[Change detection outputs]
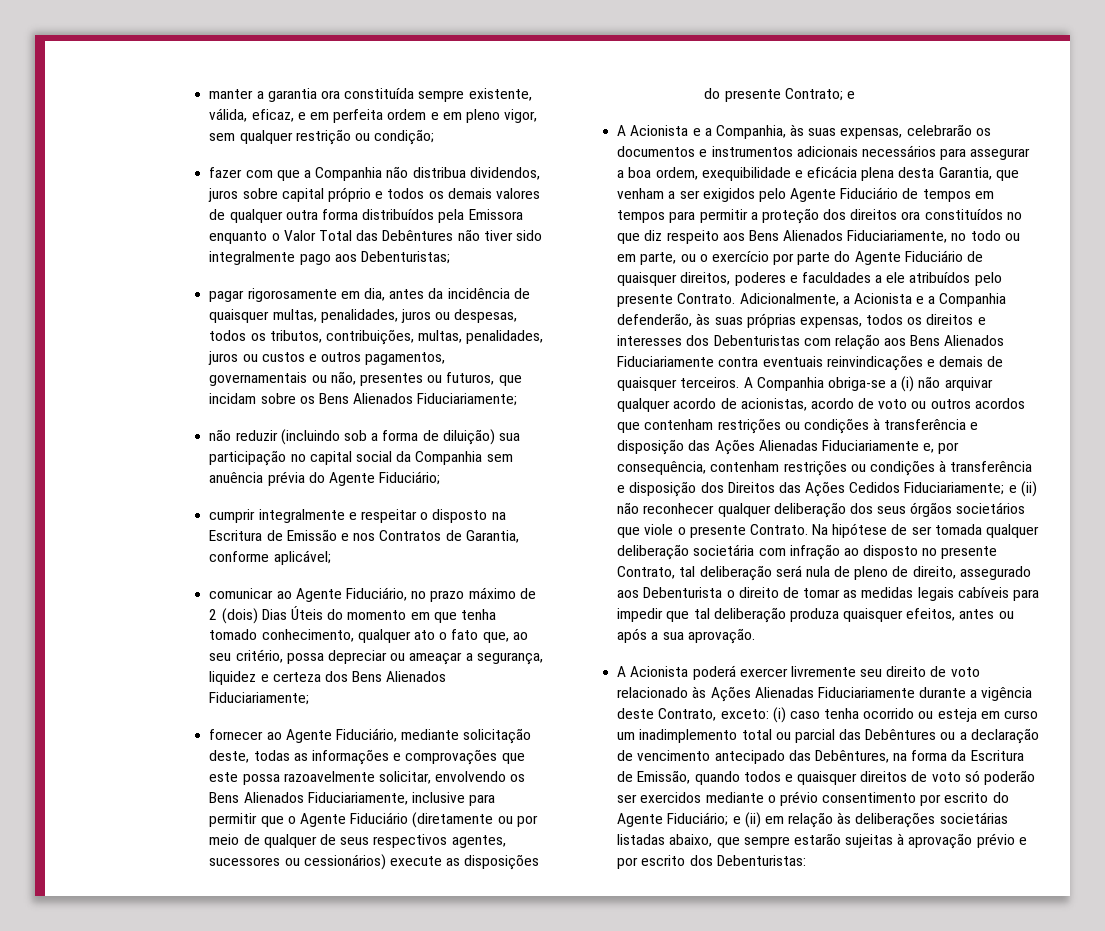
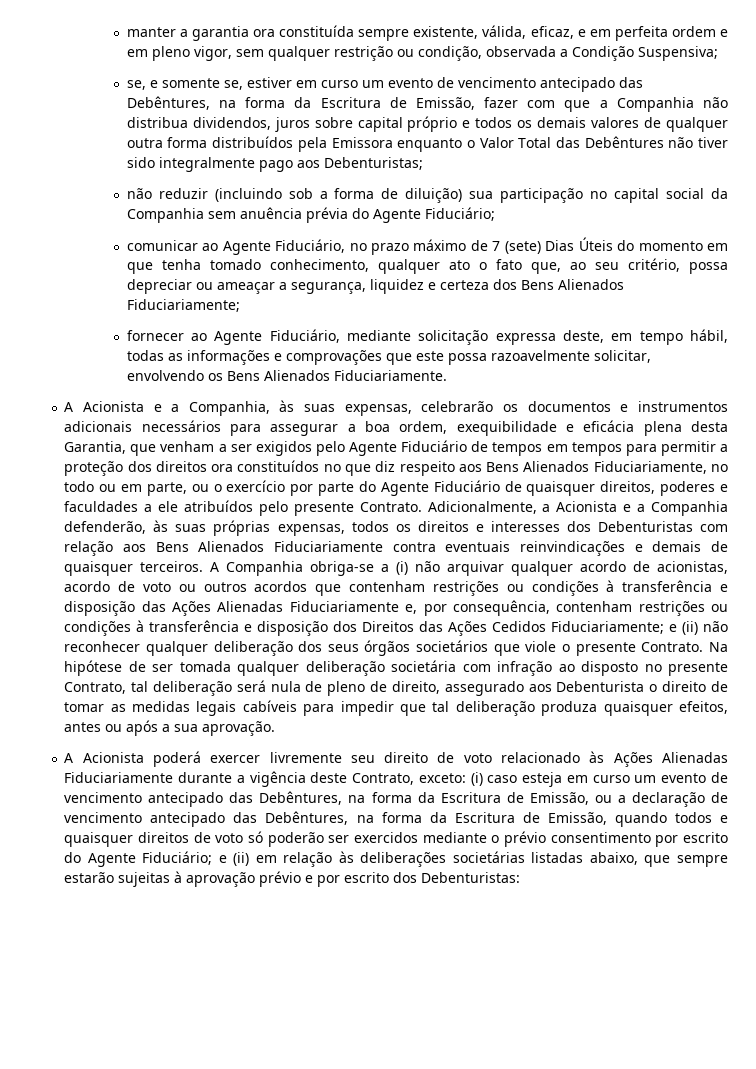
[374,129,435,145] condição; // -> [417,46,718,61] [126,77,643,92] [126,96,475,110] condição, observada a Condição Suspensiva; // se, e somente se, estiver em curso um evento de vencimento antecipado das Debêntures, na forma da Escritura de Emissão,
[209,288,530,302] [209,309,518,323] [209,329,544,345] [208,351,446,365] [209,371,522,386] [209,393,518,406] // pagar rigorosamente em dia, antes da incidência de quaisquer multas, penalidades, juros ou despesas, todos os tributos, contribuições, multas, penalidades, juros ou custos e outros pagamentos, governamentais ou não, presentes ou futuros, que incidam sobre os Bens Alienados Fiduciariamente; -> (423, 163) none
[209,509,506,523] [209,529,519,543] [209,550,331,565] // cumprir integralmente e respeitar o disposto na Escritura de Emissão e nos Contratos de Garantia, conforme aplicável; -> (495, 214) none
[209,608,258,624] 2 (dois) -> [492,241,541,254] 7 (sete)
[209,750,250,763] deste, -> [495,329,728,345] expressa deste, em tempo hábil,
[307,792,496,806] [209,812,538,828] [209,834,506,848] [209,854,540,870] [704,88,855,102] Fiduciariamente, inclusive para permitir que o Agente Fiduciário (diretamente ou por meio de qualquer de seus respectivos agentes, sucessores ou cessionários) execute as disposições do presente Contrato; e -> [333,370,447,381] Fiduciariamente.
[824,708,934,719] tenha ocorrido ou -> (518, 779) none
[639,729,937,743] inadimplemento total ou parcial das Debêntures -> [661,772,728,783] [64,791,589,807] evento de vencimento antecipado das Debêntures, na forma da Escritura de Emissão,

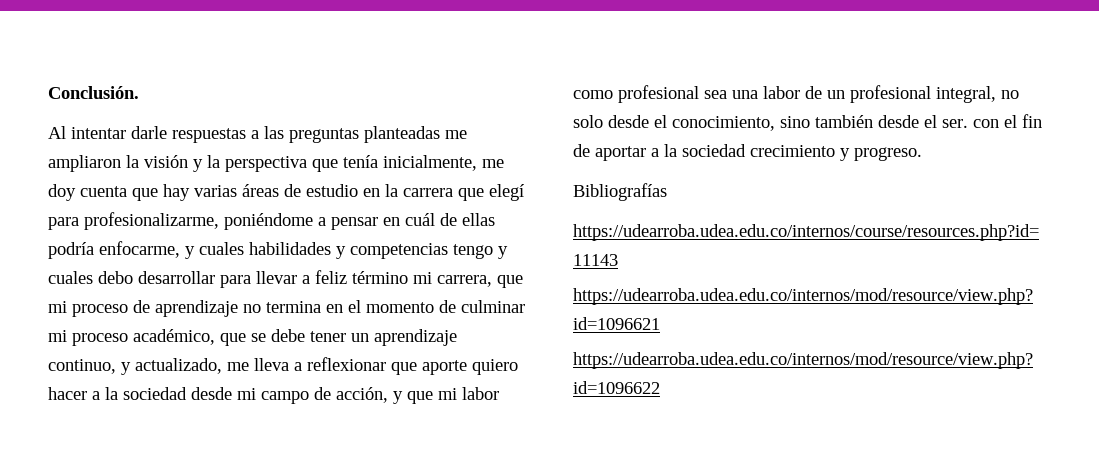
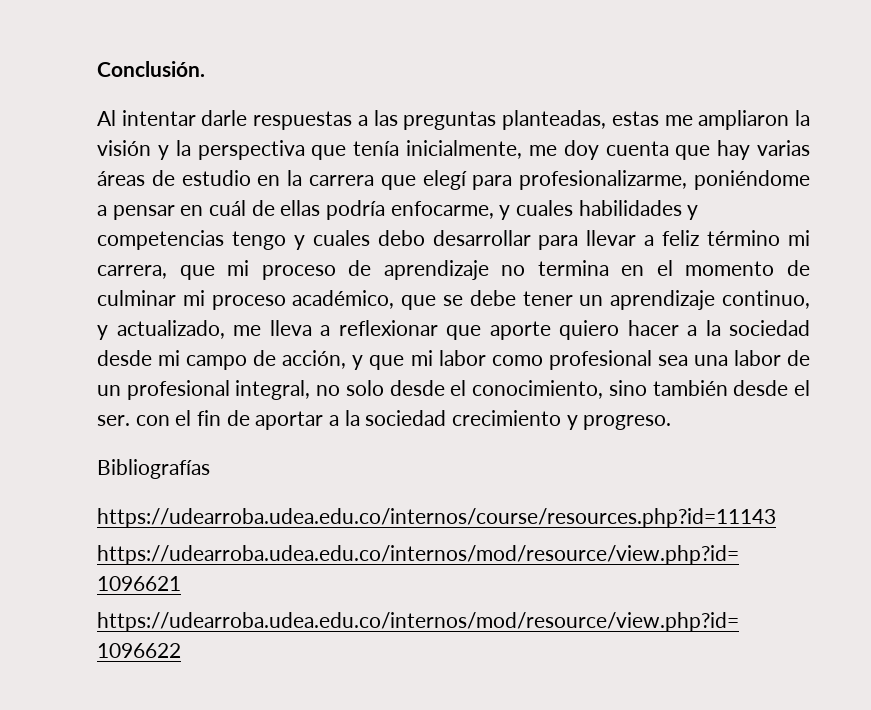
[364,126,440,143] planteadas -> [502,110,659,130] planteadas, estas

Your assignment: Look back at the data above. Transcribe exactly the lines starting at the line that contains "[307,792,496,806] [209,812,538,828] [209,834,506,848]" and ending at the line that contains "[824,708,934,719] tenha ocorrido".

Exercise result:
[307,792,496,806] [209,812,538,828] [209,834,506,848] [209,854,540,870] [704,88,855,102] Fiduciariamente, inclusive para permitir que o Agente Fiduciário (diretamente ou por meio de qualquer de seus respectivos agentes, sucessores ou cessionários) execute as disposições do presente Contrato; e -> [333,370,447,381] Fiduciariamente.
[824,708,934,719] tenha ocorrido ou -> (518, 779) none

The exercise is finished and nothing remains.